Offline Recommender System Evaluation under Unobserved Confounding
Off-Policy Estimation (OPE) methods allow us to learn and evaluate decision-making policies from logged data. This makes them an attractive choice for the offline evaluation of recommender systems, and several recent works have reported successful adoption of OPE methods to this end.
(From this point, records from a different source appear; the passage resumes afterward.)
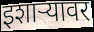
इशार्‍यावरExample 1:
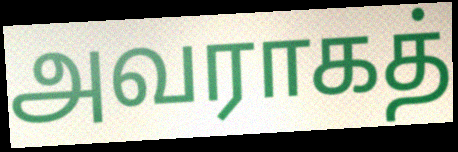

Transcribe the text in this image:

அவராகத்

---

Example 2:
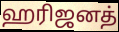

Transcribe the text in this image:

ஹரிஜனத்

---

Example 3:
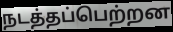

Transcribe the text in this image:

நடத்தப்பெற்றன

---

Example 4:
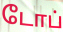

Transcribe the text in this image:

டோப்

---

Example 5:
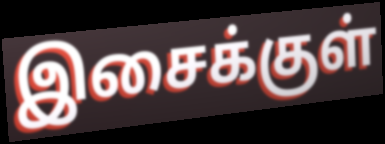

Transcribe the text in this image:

இசைக்குள்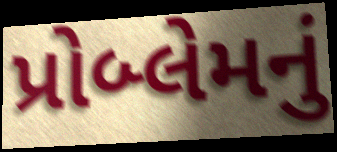
પ્રોબ્લેમનુંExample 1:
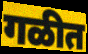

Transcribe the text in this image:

गळीत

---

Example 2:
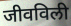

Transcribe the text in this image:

जीवविली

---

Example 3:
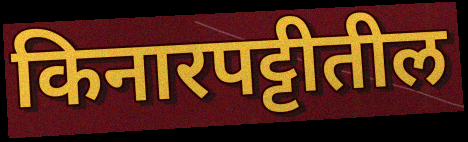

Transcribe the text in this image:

किनारपट्टीतील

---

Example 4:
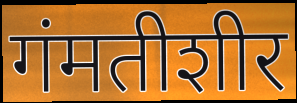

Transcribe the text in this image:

गंमतीशीर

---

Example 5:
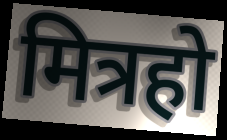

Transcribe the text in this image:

मित्रहो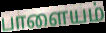
பாளையம்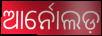
ଆର୍ନୋଲଡ଼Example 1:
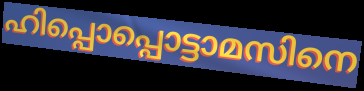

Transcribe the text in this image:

ഹിപ്പൊപ്പൊട്ടാമസിനെ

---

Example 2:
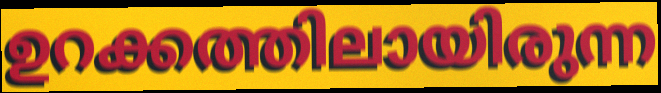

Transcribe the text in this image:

ഉറക്കത്തിലായിരുന്ന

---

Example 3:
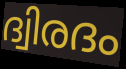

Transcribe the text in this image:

ദ്വിരദം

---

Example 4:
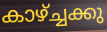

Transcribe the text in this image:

കാഴ്ച്ചക്കു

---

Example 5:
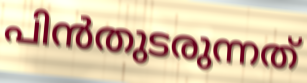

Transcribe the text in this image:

പിൻതുടരുന്നത്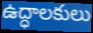
ఉద్ధాలకులు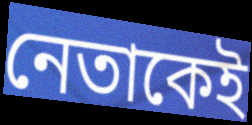
নেতাকেই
An important assumption that makes this work is the absence of unobserved confounders: random variables that influence both actions and rewards at data collection time. Because the data collection policy is typically under the practitioner's control, the unconfoundedness assumption is often left implicit, and its violations are rarely dealt with in the existing literature. This work aims to highlight the problems that arise when performing off-policy estimation in the presence of unobserved confounders, specifically focusing on a recommendation use-case. We focus on policy-based estimators, where the logging propensities are learned from logged data. We characterise the statistical bias that arises due to confounding, and show how existing diagnostics are unable to uncover such cases. Because the bias depends directly on the true and unobserved logging propensities, it is non-identifiable. As the unconfoundedness assumption is famously untestable, this becomes especially problematic. This paper emphasises this common, yet often overlooked issue. Through synthetic data, we empirically show how na\"ive propensity estimation under confounding can lead to severely biased metric estimates that are allowed to fly under the radar. We aim to cultivate an awareness among researchers and practitioners of this important problem, and touch upon potential research directions towards mitigating its effects.